When does a copy happen?
| op | copies? |
|---|---|
transpose, permute, swapdims, movedim |
no (metadata only) |
unsqueeze, squeeze |
no |
view on a compatible-strided tensor |
no |
view on an incompatible-strided tensor |
errors (no copy attempted) |
reshape when strides permit |
no |
reshape when strides forbid (e.g., after permute) |
yes, silently |
flatten on contiguous tensor |
no |
flatten on non-contiguous tensor |
yes |
.contiguous() on contiguous tensor |
no |
.contiguous() on non-contiguous tensor |
yes, explicitly |
.clone() |
yes, always |
.to(other_device) (different device) |
yes |
.to(other_dtype) (different dtype) |
yes |
The rule: a copy happens when the operation needs a new storage layout. Pure axis relabelling does not. Anything that materialises a fresh row-major buffer (contiguous, clone, reshape-after-permute, dtype/device change) does.
Practical rules
- Default to
viewwhen you know the tensor is contiguous and you only want to merge / split dims. - Reach for
.contiguous().view(...)when you want the copy to be visible in code. - Use
reshapefor prototyping; replace with.contiguous().view(...)when reviewing for hot paths. - For complex reorderings, use
einops.rearrange— it makes the intent legible:
from einops import rearrange
# Instead of: x.permute(0, 2, 1, 3).contiguous().view(B, T, H * D)

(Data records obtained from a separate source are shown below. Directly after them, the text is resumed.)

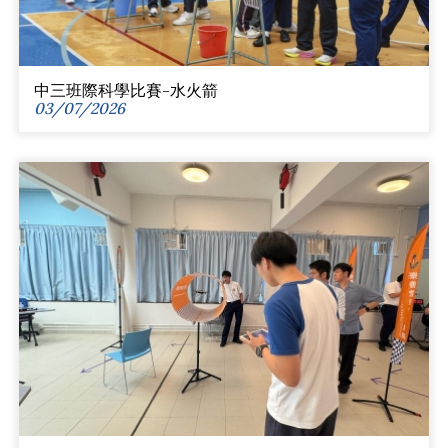
中三班際科學比賽-水火箭
03/07/2026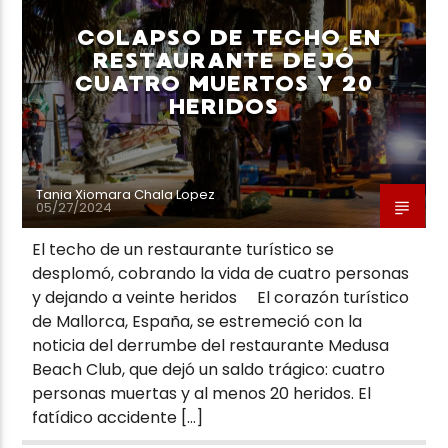
COLAPSO DE TECHO EN
RESTAURANTE DEJÓ
CUATRO MUERTOS Y 20
HERIDOS
Neiva Estereo
Tania Xiomara Chala Lopez
05/27/2024
El techo de un restaurante turístico se
desplomó, cobrando la vida de cuatro personas
y dejando a veinte heridos El corazón turístico
de Mallorca, España, se estremeció con la
noticia del derrumbe del restaurante Medusa
Beach Club, que dejó un saldo trágico: cuatro
personas muertas y al menos 20 heridos. El
fatídico accidente […]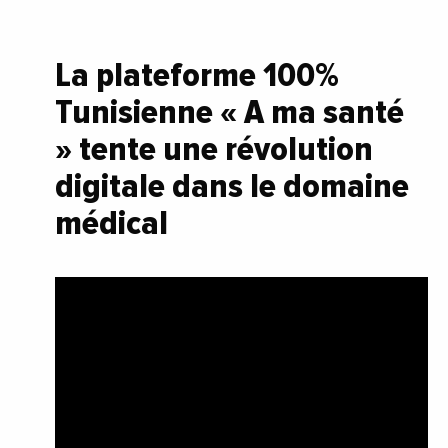
La plateforme 100%
Tunisienne « A ma santé
» tente une révolution
digitale dans le domaine
médical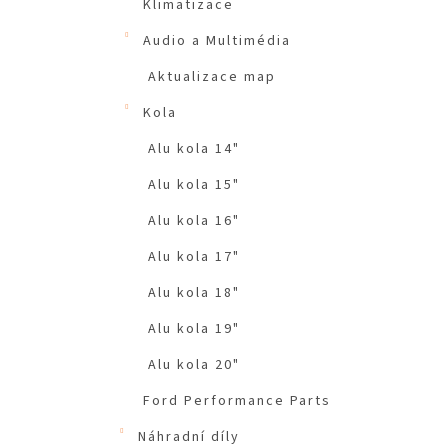
Klimatizace
Audio a Multimédia
Aktualizace map
Kola
Alu kola 14"
Alu kola 15"
Alu kola 16"
Alu kola 17"
Alu kola 18"
Alu kola 19"
Alu kola 20"
Ford Performance Parts
Náhradní díly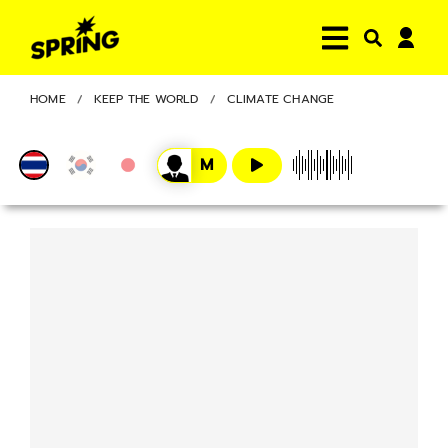
HOME
KEEP THE WORLD
CLIMATE CHANGE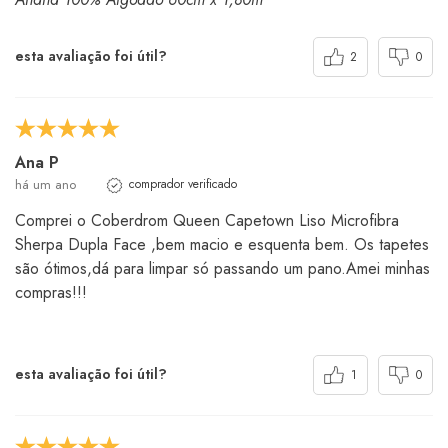
esta avaliação foi útil?
2
0
Ana P
há um ano
comprador verificado
Comprei o Coberdrom Queen Capetown Liso Microfibra
Sherpa Dupla Face ,bem macio e esquenta bem. Os tapetes
são ótimos,dá para limpar só passando um pano.Amei minhas
compras!!!
esta avaliação foi útil?
1
0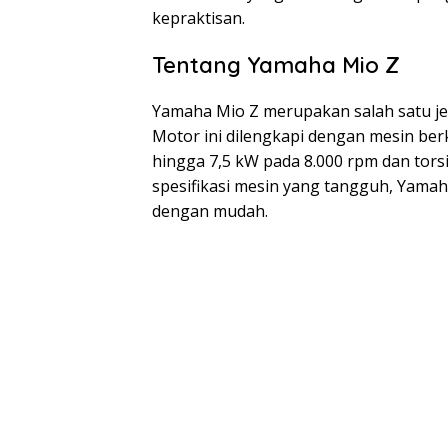
kepraktisan.
Tentang Yamaha Mio Z
Yamaha Mio Z merupakan salah satu je
Motor ini dilengkapi dengan mesin ber
hingga 7,5 kW pada 8.000 rpm dan tor
spesifikasi mesin yang tangguh, Yama
dengan mudah.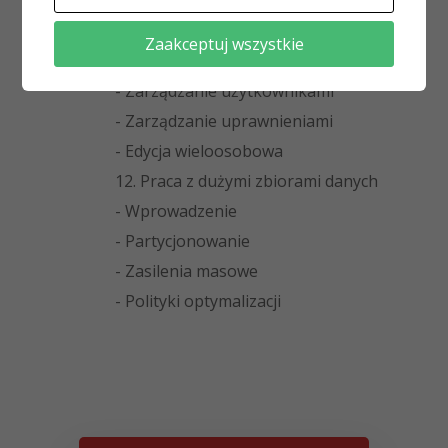
- Zaawansowane transakcje
12. Zarządzanie użytkownikami i
Zaakceptuj wszystkie
uprawnieniami w PostgreSQL
- Zarządzanie użytkownikami
- Zarządzanie uprawnieniami
- Edycja wieloosobowa
12. Praca z dużymi zbiorami danych
- Wprowadzenie
- Partycjonowanie
- Zasilenia masowe
- Polityki optymalizacji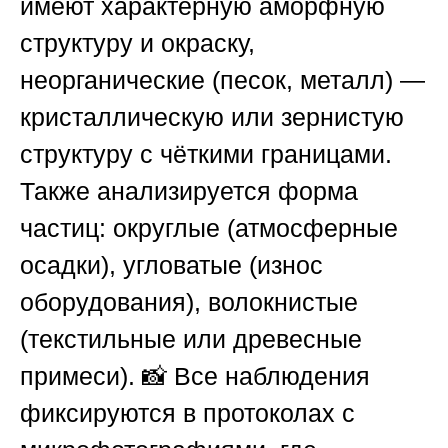
имеют характерную аморфную
структуру и окраску,
неорганические (песок, металл) —
кристаллическую или зернистую
структуру с чёткими границами.
Также анализируется форма
частиц: округлые (атмосферные
осадки), угловатые (износ
оборудования), волокнистые
(текстильные или древесные
примеси). 📸 Все наблюдения
фиксируются в протоколах с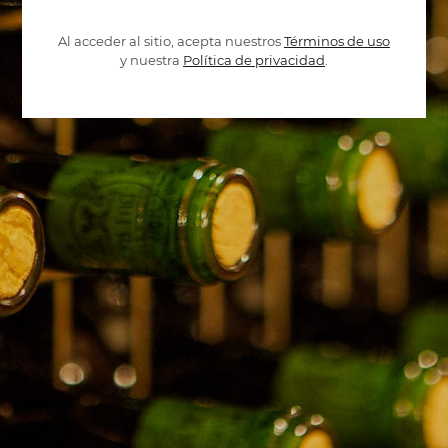
Al acceder al sitio, acepta nuestros
Términos de uso
y nuestra
Política de privacidad
.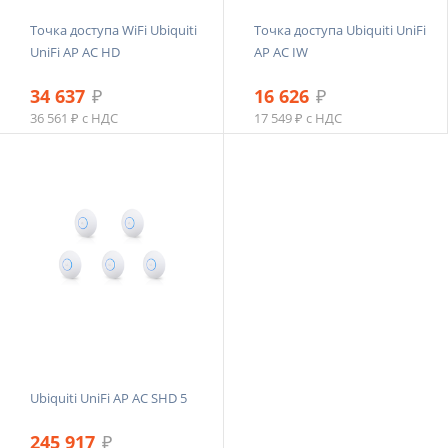
Точка доступа WiFi Ubiquiti
Точка доступа Ubiquiti UniFi
UniFi AP AC HD
AP AC IW
34 637
₽
16 626
₽
36 561 ₽ с НДС
17 549 ₽ с НДС
Ubiquiti UniFi AP AC SHD 5
245 917
₽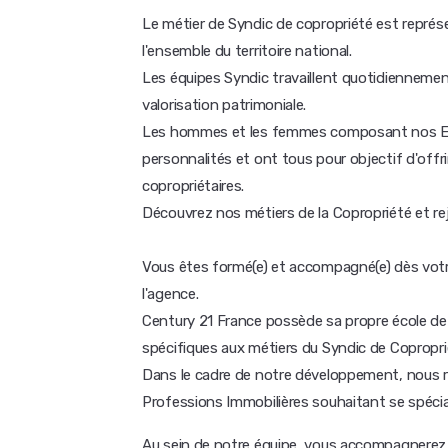
Le métier de Syndic de copropriété est repré
l'ensemble du territoire national.
Les équipes Syndic travaillent quotidiennement
valorisation patrimoniale.
Les hommes et les femmes composant nos Equi
personnalités et ont tous pour objectif d'offrir
copropriétaires.
Découvrez nos métiers de la Copropriété et re
Vous êtes formé(e) et accompagné(e) dès votre
l'agence.
Century 21 France possède sa propre école de
spécifiques aux métiers du Syndic de Copropri
Dans le cadre de notre développement, nous r
Professions Immobilières souhaitant se spécial
Au sein de notre équipe, vous accompagnerez le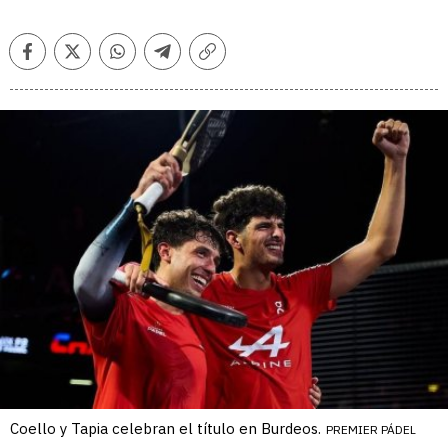
Facebook
Twitter
Whatsapp
Telegram
Copiar
enlace
Coello y Tapia celebran el título en Burdeos.
PREMIER PÁDEL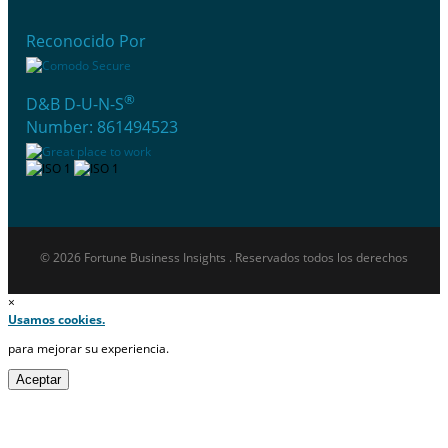
Reconocido Por
®
D&B D-U-N-S
Number: 861494523
© 2026 Fortune Business Insights . Reservados todos los derechos
×
Usamos cookies.
para mejorar su experiencia.
Aceptar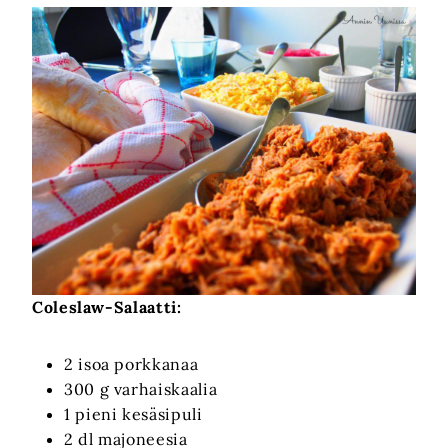
Coleslaw-Salaatti:
2 isoa porkkanaa
300 g varhaiskaalia
1 pieni kesäsipuli
2 dl majoneesia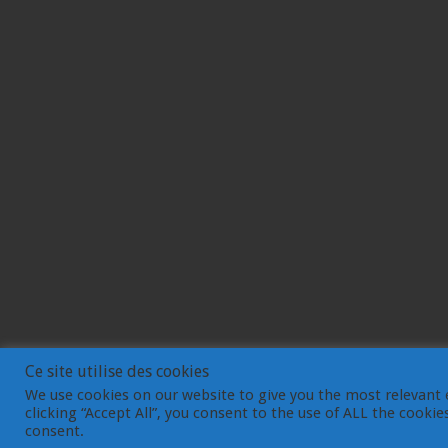
Ce site utilise des cookies
We use cookies on our website to give you the most relevant 
clicking “Accept All”, you consent to the use of ALL the cooki
© Gemdev 2003-2023
consent.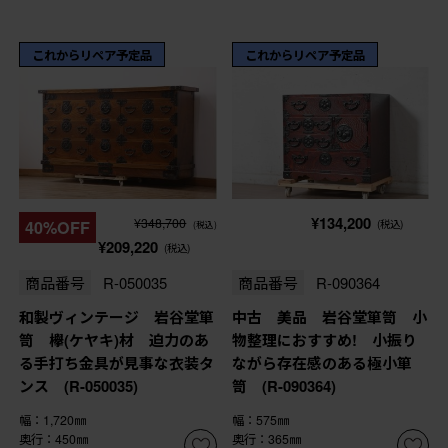
これからリペア予定品
これからリペア予定品
¥134,200
¥348,700
40%OFF
(税込)
(税込)
¥209,220
(税込)
商品番号
R-050035
商品番号
R-090364
和製ヴィンテージ 岩谷堂箪
中古 美品 岩谷堂箪笥 小
笥 欅(ケヤキ)材 迫力のあ
物整理におすすめ! 小振り
る手打ち金具が見事な衣装タ
ながら存在感のある極小箪
ンス (R-050035)
笥 (R-090364)
幅：1,720㎜
幅：575㎜
奥行：450㎜
奥行：365㎜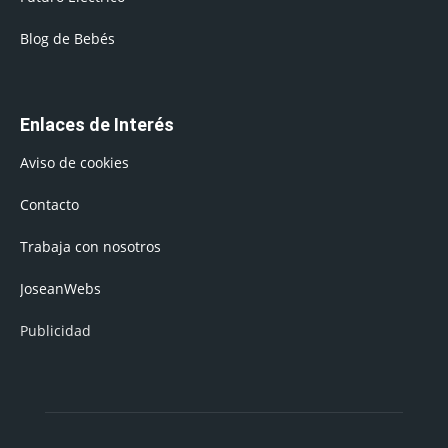
Blog de Bebés
Enlaces de Interés
Aviso de cookies
Contacto
Trabaja con nosotros
JoseanWebs
Publicidad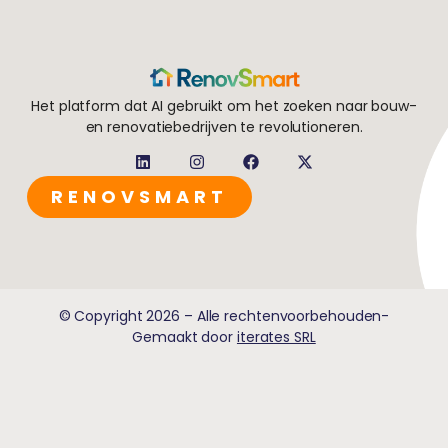
Het platform dat AI gebruikt om het zoeken naar bouw-
en renovatiebedrijven te revolutioneren.
RENOVSMART
© Copyright 2026 – Alle rechtenvoorbehouden-
Gemaakt door
iterates SRL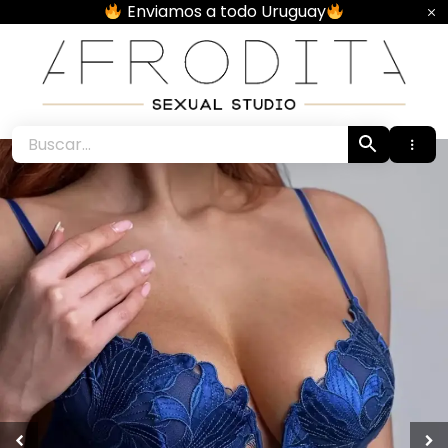
Skip
Enviamos a todo Uruguay
to
content
Afrodita • Sexual Studio •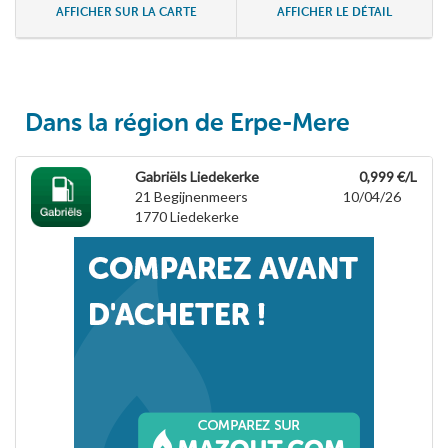
AFFICHER SUR LA CARTE
AFFICHER LE DÉTAIL
Dans la région de Erpe-Mere
Gabriëls Liedekerke
0,999 €/L
21 Begijnenmeers
10/04/26
1770
Liedekerke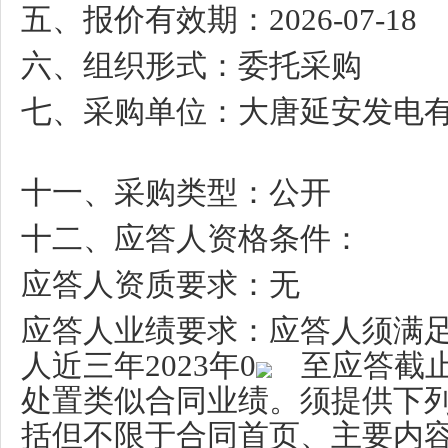
五、报价有效期：
2026-07-18
六、组织形式：委托采购
七、采购单位：大唐延安发电
十一、采购类型：公开
十二、应答人资格条件：
应答人资质要求：无
应答人业绩要求：应答人须满
人近三年
2023
年
0
至应答截
处置类似合同业绩。须提供下
括但不限于合同首页、主要内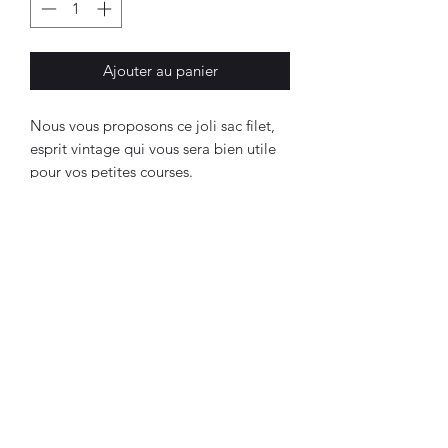
Ajouter au panier
Nous vous proposons ce joli sac filet,
esprit vintage qui vous sera bien utile
pour vos petites courses.
Composition: 100% coton bio
Couleur : écru naturel
Autre texte ? N'hésitez pas à nous
préciser votre inscription !
Cet article sera personnalisé par nos
soins selon votre demande ( texte ou
prénom) avec flex thermocollant
certifié oeko tex.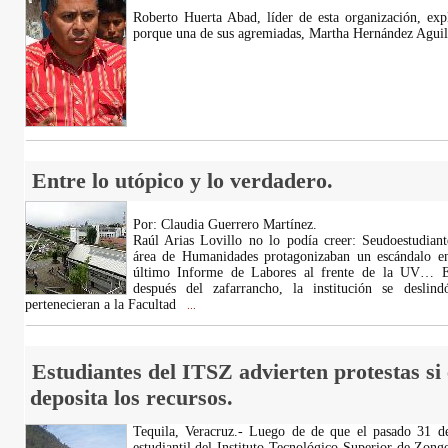
Roberto Huerta Abad, líder de esta organización, exp
porque una de sus agremiadas, Martha Hernández Aguil
Entre lo utópico y lo verdadero.
Por: Claudia Guerrero Martínez.
Raúl Arias Lovillo no lo podía creer: Seudoestudiant
área de Humanidades protagonizaban un escándalo en 
último Informe de Labores al frente de la UV… Es
después del zafarrancho, la institución se deslin
pertenecieran a la Facultad
...
Estudiantes del ITSZ advierten protestas si 
deposita los recursos.
Tequila, Veracruz.- Luego de de que el pasado 31 de
estudiantil del Instituto Tecnológico Superior de Zon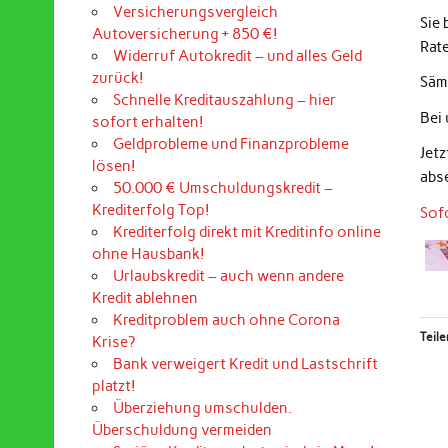
Versicherungsvergleich
Sie
Autoversicherung + 850 €!
Rat
Widerruf Autokredit – und alles Geld
zurück!
Sämt
Schnelle Kreditauszahlung – hier
Bei
sofort erhalten!
Geldprobleme und Finanzprobleme
Jet
lösen!
abs
50.000 € Umschuldungskredit –
Krediterfolg Top!
Sof
Krediterfolg direkt mit Kreditinfo online
ohne Hausbank!
Urlaubskredit – auch wenn andere
Kredit ablehnen
Kreditproblem auch ohne Corona
Teile
Krise?
Bank verweigert Kredit und Lastschrift
platzt!
Überziehung umschulden.
Überschuldung vermeiden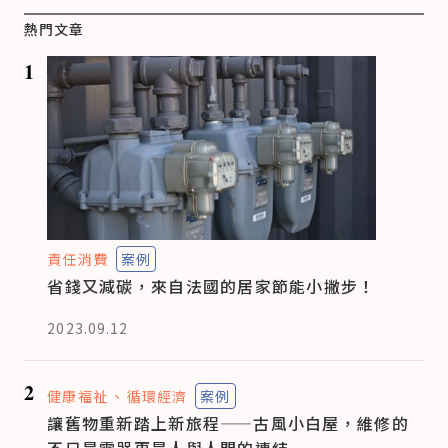
熱門文章
1
責任消費
案例
省錢又減碳，來自法國的居家節能小撇步！
2023.09.12
2
健康福祉
循環經濟
案例
讓舊物重新踏上新旅程——古風小白屋，維修的
不只是電器更是人與人間的連結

x = rearrange(x, 'b h t d -> b t (h d)')
Same underlying ops.
- For any shape change after a transpose / permute / slice, assume a copy will happen unless you have specifically reasoned about stride compatibility.
The numpy footnote
NumPy’s reshape accepts an order= parameter ('C' for row-major, 'F' for column-major) that controls the traversal direction. PyTorch does not — it only supports row-major. F-order behaviour can be emulated in PyTorch by transposing before and after the reshape (reshaping to the reversed target shape in between).
tl;dr
- A tensor is storage + shape + strides. Axis-moving ops change shape and strides; storage stays.
reshapewalks the logical tensor row-major and lays out the new shape row-major. For contiguous tensors this is a view; for non-contiguous tensors it copies.viewisreshapewithout the copy option. Errors if a copy would be needed.- Transpose preserves data semantics; reshape reinterprets the flat logical element stream. They produce different tensors even at the same shape.
- The only way a copy happens is when an op needs a new storage layout (
reshapeafter a permute,contiguous, dtype/device change,clone,flattenof non-contiguous). - Use
view(or.contiguous().view()) when allocations should be visible; usereshapewhen convenience matters; useeinops.rearrangewhen the reorder is complex enough to be unreadable.